DIRECTION:
How many lines in the data below contain the string "offsetDistance", with case counting? Reply with the number only.

• • • • •

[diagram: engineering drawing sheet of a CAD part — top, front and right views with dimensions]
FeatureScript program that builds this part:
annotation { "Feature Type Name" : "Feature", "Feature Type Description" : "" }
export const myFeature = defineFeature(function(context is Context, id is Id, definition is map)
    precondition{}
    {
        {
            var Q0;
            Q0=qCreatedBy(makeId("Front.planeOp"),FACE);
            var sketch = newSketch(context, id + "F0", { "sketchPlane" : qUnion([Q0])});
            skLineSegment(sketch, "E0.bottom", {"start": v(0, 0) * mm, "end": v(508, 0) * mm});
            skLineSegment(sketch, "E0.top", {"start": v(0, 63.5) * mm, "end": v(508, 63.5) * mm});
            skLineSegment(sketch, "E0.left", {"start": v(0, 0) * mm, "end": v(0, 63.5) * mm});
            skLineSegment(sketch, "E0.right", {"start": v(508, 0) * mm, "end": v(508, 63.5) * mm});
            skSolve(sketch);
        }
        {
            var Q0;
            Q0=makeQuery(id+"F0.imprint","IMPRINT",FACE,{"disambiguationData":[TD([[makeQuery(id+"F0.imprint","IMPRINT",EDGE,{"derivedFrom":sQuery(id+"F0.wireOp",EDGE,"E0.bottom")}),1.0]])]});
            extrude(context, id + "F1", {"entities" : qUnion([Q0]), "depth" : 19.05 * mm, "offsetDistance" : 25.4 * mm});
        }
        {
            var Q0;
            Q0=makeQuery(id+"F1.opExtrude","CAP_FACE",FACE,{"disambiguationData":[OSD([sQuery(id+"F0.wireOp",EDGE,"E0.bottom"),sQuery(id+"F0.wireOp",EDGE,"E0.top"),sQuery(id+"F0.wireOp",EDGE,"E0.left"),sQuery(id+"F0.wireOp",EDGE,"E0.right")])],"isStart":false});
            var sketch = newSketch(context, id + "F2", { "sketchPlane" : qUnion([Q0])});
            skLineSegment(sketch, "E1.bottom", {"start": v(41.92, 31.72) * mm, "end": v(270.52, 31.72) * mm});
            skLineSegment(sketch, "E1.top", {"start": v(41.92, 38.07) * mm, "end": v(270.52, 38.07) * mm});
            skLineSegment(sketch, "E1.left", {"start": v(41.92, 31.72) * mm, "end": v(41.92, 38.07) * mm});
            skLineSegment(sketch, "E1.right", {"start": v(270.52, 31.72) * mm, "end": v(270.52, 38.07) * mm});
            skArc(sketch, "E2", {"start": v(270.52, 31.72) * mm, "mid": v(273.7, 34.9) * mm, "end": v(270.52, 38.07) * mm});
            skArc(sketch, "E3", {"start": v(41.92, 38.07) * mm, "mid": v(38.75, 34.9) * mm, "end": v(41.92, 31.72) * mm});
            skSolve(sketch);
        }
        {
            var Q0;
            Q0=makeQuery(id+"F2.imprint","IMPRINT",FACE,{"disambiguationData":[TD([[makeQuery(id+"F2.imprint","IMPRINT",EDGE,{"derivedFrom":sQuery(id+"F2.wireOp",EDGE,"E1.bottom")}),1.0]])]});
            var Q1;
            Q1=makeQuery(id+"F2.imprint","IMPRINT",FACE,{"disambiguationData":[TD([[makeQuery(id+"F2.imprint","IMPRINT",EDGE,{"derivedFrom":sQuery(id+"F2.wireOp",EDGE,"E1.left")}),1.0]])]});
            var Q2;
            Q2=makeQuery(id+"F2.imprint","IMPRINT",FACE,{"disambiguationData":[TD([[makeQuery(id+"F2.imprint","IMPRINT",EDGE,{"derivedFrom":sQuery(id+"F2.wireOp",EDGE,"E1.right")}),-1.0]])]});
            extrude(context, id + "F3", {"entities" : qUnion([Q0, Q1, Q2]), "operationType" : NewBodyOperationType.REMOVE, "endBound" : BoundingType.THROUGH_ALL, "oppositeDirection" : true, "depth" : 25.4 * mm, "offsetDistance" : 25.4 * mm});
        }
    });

• • • • •

OUTPUT:
2